The problem -> Nothing in the records should be altered; retype them all exactly.

[Stored data]
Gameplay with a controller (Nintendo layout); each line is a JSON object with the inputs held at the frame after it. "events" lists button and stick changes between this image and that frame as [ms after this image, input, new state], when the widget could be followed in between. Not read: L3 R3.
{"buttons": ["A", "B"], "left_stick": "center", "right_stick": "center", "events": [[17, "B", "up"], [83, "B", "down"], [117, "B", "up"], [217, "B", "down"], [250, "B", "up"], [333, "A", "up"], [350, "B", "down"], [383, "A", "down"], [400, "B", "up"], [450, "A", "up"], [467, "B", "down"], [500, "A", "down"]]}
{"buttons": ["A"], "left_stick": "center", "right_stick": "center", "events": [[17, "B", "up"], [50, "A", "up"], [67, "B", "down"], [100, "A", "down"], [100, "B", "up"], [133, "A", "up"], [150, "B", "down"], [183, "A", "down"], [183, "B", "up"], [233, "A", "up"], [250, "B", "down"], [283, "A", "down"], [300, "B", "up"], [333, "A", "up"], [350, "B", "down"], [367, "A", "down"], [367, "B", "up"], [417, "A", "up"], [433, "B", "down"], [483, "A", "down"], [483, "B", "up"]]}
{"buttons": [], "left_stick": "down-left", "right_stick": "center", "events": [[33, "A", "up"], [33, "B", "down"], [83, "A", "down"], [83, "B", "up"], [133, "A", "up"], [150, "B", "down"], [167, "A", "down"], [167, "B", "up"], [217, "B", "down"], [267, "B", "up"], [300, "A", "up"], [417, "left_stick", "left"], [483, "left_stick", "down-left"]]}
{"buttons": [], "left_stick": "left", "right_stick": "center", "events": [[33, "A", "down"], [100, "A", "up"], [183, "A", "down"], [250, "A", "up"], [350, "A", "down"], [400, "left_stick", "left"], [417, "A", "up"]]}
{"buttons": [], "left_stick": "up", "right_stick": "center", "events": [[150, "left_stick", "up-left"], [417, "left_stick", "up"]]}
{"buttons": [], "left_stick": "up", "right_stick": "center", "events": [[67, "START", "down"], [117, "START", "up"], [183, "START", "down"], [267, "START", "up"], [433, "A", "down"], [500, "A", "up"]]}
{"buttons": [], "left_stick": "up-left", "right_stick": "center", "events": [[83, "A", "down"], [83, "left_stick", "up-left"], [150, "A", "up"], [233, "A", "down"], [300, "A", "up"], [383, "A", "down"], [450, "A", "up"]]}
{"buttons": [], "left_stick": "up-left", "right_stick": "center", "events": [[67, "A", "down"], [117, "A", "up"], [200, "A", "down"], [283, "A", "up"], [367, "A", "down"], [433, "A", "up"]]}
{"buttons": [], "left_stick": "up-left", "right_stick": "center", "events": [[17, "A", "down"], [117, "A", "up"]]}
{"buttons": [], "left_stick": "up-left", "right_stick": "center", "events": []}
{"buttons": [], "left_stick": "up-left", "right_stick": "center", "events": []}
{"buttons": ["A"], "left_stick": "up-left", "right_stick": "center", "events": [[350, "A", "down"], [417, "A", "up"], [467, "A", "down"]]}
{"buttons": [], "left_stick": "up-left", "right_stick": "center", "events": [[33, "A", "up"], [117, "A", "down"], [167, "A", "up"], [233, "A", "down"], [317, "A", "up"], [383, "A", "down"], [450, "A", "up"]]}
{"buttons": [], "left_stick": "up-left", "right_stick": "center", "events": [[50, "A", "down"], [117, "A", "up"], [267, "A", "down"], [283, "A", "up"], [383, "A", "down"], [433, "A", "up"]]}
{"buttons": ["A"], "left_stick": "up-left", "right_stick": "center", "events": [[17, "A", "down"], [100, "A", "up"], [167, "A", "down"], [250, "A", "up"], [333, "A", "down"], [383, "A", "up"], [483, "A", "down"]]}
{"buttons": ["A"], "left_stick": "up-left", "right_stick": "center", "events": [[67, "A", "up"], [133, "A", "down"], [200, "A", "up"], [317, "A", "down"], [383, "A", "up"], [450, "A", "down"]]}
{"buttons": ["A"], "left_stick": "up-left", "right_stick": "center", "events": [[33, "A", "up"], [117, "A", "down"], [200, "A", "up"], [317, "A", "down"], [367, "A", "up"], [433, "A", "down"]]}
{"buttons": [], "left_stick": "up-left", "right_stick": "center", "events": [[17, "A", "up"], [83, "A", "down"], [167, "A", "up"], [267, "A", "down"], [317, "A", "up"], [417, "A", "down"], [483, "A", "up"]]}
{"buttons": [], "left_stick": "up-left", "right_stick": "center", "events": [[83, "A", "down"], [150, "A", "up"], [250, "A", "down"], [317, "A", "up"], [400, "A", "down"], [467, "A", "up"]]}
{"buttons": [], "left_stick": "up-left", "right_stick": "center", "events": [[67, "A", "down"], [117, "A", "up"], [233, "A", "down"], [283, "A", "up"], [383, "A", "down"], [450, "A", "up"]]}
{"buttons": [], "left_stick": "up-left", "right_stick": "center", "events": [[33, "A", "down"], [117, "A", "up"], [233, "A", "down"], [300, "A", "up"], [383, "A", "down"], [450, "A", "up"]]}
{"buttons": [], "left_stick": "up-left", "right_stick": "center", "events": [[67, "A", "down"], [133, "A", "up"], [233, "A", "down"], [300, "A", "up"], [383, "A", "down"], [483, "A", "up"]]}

Exercise solution ->
Gameplay with a controller (Nintendo layout); each line is a JSON object with the inputs held at the frame after it. "events" lists button and stick changes between this image and that frame as [ms after this image, input, new state], when the widget could be followed in between. Not read: L3 R3.
{"buttons": ["A", "B"], "left_stick": "center", "right_stick": "center", "events": [[17, "B", "up"], [83, "B", "down"], [117, "B", "up"], [217, "B", "down"], [250, "B", "up"], [333, "A", "up"], [350, "B", "down"], [383, "A", "down"], [400, "B", "up"], [450, "A", "up"], [467, "B", "down"], [500, "A", "down"]]}
{"buttons": ["A"], "left_stick": "center", "right_stick": "center", "events": [[17, "B", "up"], [50, "A", "up"], [67, "B", "down"], [100, "A", "down"], [100, "B", "up"], [133, "A", "up"], [150, "B", "down"], [183, "A", "down"], [183, "B", "up"], [233, "A", "up"], [250, "B", "down"], [283, "A", "down"], [300, "B", "up"], [333, "A", "up"], [350, "B", "down"], [367, "A", "down"], [367, "B", "up"], [417, "A", "up"], [433, "B", "down"], [483, "A", "down"], [483, "B", "up"]]}
{"buttons": [], "left_stick": "down-left", "right_stick": "center", "events": [[33, "A", "up"], [33, "B", "down"], [83, "A", "down"], [83, "B", "up"], [133, "A", "up"], [150, "B", "down"], [167, "A", "down"], [167, "B", "up"], [217, "B", "down"], [267, "B", "up"], [300, "A", "up"], [417, "left_stick", "left"], [483, "left_stick", "down-left"]]}
{"buttons": [], "left_stick": "left", "right_stick": "center", "events": [[33, "A", "down"], [100, "A", "up"], [183, "A", "down"], [250, "A", "up"], [350, "A", "down"], [400, "left_stick", "left"], [417, "A", "up"]]}
{"buttons": [], "left_stick": "up", "right_stick": "center", "events": [[150, "left_stick", "up-left"], [417, "left_stick", "up"]]}
{"buttons": [], "left_stick": "up", "right_stick": "center", "events": [[67, "START", "down"], [117, "START", "up"], [183, "START", "down"], [267, "START", "up"], [433, "A", "down"], [500, "A", "up"]]}
{"buttons": [], "left_stick": "up-left", "right_stick": "center", "events": [[83, "A", "down"], [83, "left_stick", "up-left"], [150, "A", "up"], [233, "A", "down"], [300, "A", "up"], [383, "A", "down"], [450, "A", "up"]]}
{"buttons": [], "left_stick": "up-left", "right_stick": "center", "events": [[67, "A", "down"], [117, "A", "up"], [200, "A", "down"], [283, "A", "up"], [367, "A", "down"], [433, "A", "up"]]}
{"buttons": [], "left_stick": "up-left", "right_stick": "center", "events": [[17, "A", "down"], [117, "A", "up"]]}
{"buttons": [], "left_stick": "up-left", "right_stick": "center", "events": []}
{"buttons": [], "left_stick": "up-left", "right_stick": "center", "events": []}
{"buttons": ["A"], "left_stick": "up-left", "right_stick": "center", "events": [[350, "A", "down"], [417, "A", "up"], [467, "A", "down"]]}
{"buttons": [], "left_stick": "up-left", "right_stick": "center", "events": [[33, "A", "up"], [117, "A", "down"], [167, "A", "up"], [233, "A", "down"], [317, "A", "up"], [383, "A", "down"], [450, "A", "up"]]}
{"buttons": [], "left_stick": "up-left", "right_stick": "center", "events": [[50, "A", "down"], [117, "A", "up"], [267, "A", "down"], [283, "A", "up"], [383, "A", "down"], [433, "A", "up"]]}
{"buttons": ["A"], "left_stick": "up-left", "right_stick": "center", "events": [[17, "A", "down"], [100, "A", "up"], [167, "A", "down"], [250, "A", "up"], [333, "A", "down"], [383, "A", "up"], [483, "A", "down"]]}
{"buttons": ["A"], "left_stick": "up-left", "right_stick": "center", "events": [[67, "A", "up"], [133, "A", "down"], [200, "A", "up"], [317, "A", "down"], [383, "A", "up"], [450, "A", "down"]]}
{"buttons": ["A"], "left_stick": "up-left", "right_stick": "center", "events": [[33, "A", "up"], [117, "A", "down"], [200, "A", "up"], [317, "A", "down"], [367, "A", "up"], [433, "A", "down"]]}
{"buttons": [], "left_stick": "up-left", "right_stick": "center", "events": [[17, "A", "up"], [83, "A", "down"], [167, "A", "up"], [267, "A", "down"], [317, "A", "up"], [417, "A", "down"], [483, "A", "up"]]}
{"buttons": [], "left_stick": "up-left", "right_stick": "center", "events": [[83, "A", "down"], [150, "A", "up"], [250, "A", "down"], [317, "A", "up"], [400, "A", "down"], [467, "A", "up"]]}
{"buttons": [], "left_stick": "up-left", "right_stick": "center", "events": [[67, "A", "down"], [117, "A", "up"], [233, "A", "down"], [283, "A", "up"], [383, "A", "down"], [450, "A", "up"]]}
{"buttons": [], "left_stick": "up-left", "right_stick": "center", "events": [[33, "A", "down"], [117, "A", "up"], [233, "A", "down"], [300, "A", "up"], [383, "A", "down"], [450, "A", "up"]]}
{"buttons": [], "left_stick": "up-left", "right_stick": "center", "events": [[67, "A", "down"], [133, "A", "up"], [233, "A", "down"], [300, "A", "up"], [383, "A", "down"], [483, "A", "up"]]}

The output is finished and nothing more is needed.